Studio: Midnight Releasing
Director: Derek Hockenbrough
Writer: Derek Hockenbrough, Steve Snyder, Diana Busuioc
Producer: Daniel Anghelcev
Stars: Diana Busuioc, Teo Celigo, Christian Gehring, Christina Collard, Marcienne Dwyer, Katelynn Derengowski, Rocco Nugent, Mark Jacobson, Gregory Lee Kenyon
Review Score:
Summary:
Seven high school friends take a trip to Castle Dracula in Transylvania where they become embroiled in a satanic plot to resurrect Vlad the Impaler.
NOTE: This film is available under the titles "Dracula: The Impaler" and also "The Impaler."
Review:
Suspicion is immediately aroused whenever writing credits are conspicuously absent from a movie’s opening titles. “The Impaler” slides in a “Story by” credit attributed to actress Diana Busuioc at the beginning, although the scroll at the end identifies Derek Hockenbrough and Steve Snyder as the names next to “Screenplay by.”
This is pure speculation, but when the three principal writers behind a movie are the director, the cinematographer, and the top-billed star, one can wonder if the story might simply have been made up on set as filming moved along. Although even if they did type something up and hand out printed pages to cast and crew, they didn’t create anything much more focused than an improvisational effort anyway.
The weird thing is, “The Impaler” has some potentially fresh takes on tired concepts hiding at its core. It is just that an uninspired production fails to capitalize on turning those twists into anything genuinely unique.
Two of the most overused setups in horror movies are the teen slasher and any rehash involving Dracula’s overdone origin. Yet instead of the familiar keg party in the woods or haunted house trespassing, this group of teens takes a Transylvanian holiday for a getaway in Vlad’s castle. And instead of the usual neck-biting and mesmeric seduction of Dracula’s reincarnated wife, “The Impaler” just about dismisses vampiric aspects altogether in favor of a focus on a pact made with the devil.
Cool enough. Throw in a thematic connection involving the Seven Deadly Sins as meaningful motivation underneath the premise and these are concepts I can get behind for a different take on old ideas.
Then “The Impaler” takes its dots and connects them with unoriginal lines of thought, plotting, filmmaking, and dialogue. The finished product results in both a by-the-numbers body count thriller and a predictable Dracula retread, the very things that the movie seemed to be setting itself up to avoid.

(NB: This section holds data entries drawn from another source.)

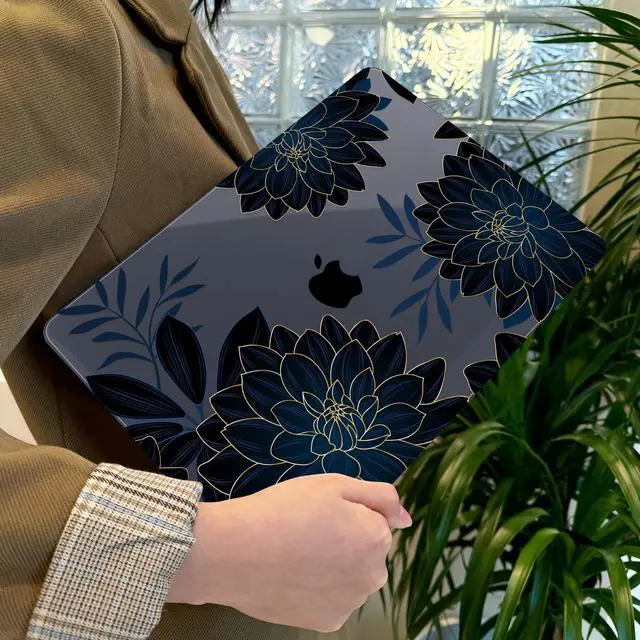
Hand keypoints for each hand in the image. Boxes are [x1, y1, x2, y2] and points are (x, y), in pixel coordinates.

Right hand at [167, 473, 411, 632]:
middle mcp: (372, 576)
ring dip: (335, 566)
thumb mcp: (333, 484)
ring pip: (350, 577)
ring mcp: (350, 604)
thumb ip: (380, 496)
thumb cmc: (284, 510)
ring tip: (297, 552)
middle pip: (366, 552)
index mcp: (376, 537)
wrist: (236, 552)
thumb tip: (407, 519)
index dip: (348, 513)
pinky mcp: (327, 623)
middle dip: (348, 541)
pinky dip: (319, 590)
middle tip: (308, 530)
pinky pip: (332, 599)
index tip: (321, 512)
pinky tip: (294, 576)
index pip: (375, 521)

“I can’t believe we’re going off to college in just a couple months,” says Chelsea, one of the seven “teens” at the story’s center. I can’t believe it either. Unless they mean they are going there to drop off their kids, since they certainly look old enough to have them. It is barely six minutes into the runtime and the film has already exhausted the limits of disbelief suspension.
Even though nothing important would need to change if the cast were characterized as their actual ages instead of as 10 or more years younger, “The Impaler” insists on having a septet of high school stereotypes powering its engine. Beer pong playing and porn downloading discussions sound an immediate klaxon that the next 85 minutes are about to be spent with an insufferable lot of thin personalities.
Based on a dream involving a sultry woman and a creaking wooden door, apparent rich kid Adam is inspired to take six of his closest guy and gal pals to a castle in the Carpathian Mountains for a post-graduation celebration. And why not, since the group’s token male virgin Dominic is descended from Romanian bloodlines. Hmmm, I wonder where this is headed…
At Castle Dracula, the group meets Veronica, an alluring caretaker who bears a suspicious resemblance to a portrait of Vlad Tepes’ wife Elisabeta. The seven friends start revealing themselves as mostly despicable people, gorging on food, sleeping with someone else’s girlfriend, and incessantly checking a cell phone, like I wanted to do while watching this movie. Soon, they begin dropping one at a time, and an occult ritual mystery is uncovered that plans on resurrecting Vlad the Impaler from the dead.
“The Impaler” has an obviously low budget, a cast of unknown names, and behind-the-camera talent that has not yet reached a level of seasoned professionalism. These are understood ingredients in independent horror, and it might earn the movie some leeway if the effort on display had a sincerer appeal.
But even with decent enough starting blocks to build something out of inspired passion, “The Impaler” barely attempts traversing into original territory. Describing the acting as “not very good” would be a charitable way of putting it. Wonky editing cuts scenes together sloppily. And the whole package is wrapped with a growling death metal song over the end credits, hinting that the filmmakers are perfectly content with being just like every other average horror movie that audiences are destined to forget.
“The Impaler” comes out of the gate with a few bonus points in its favor based on potential from its premise. Then it squanders all goodwill with a presentation and production value suggesting that everyone behind the lens did not care about being different as much as they should have.
Review Score: 40
Before you know it, viewers gradually transform into frogs slowly boiled alive without realizing the dangerous heat enveloping them until it’s too late.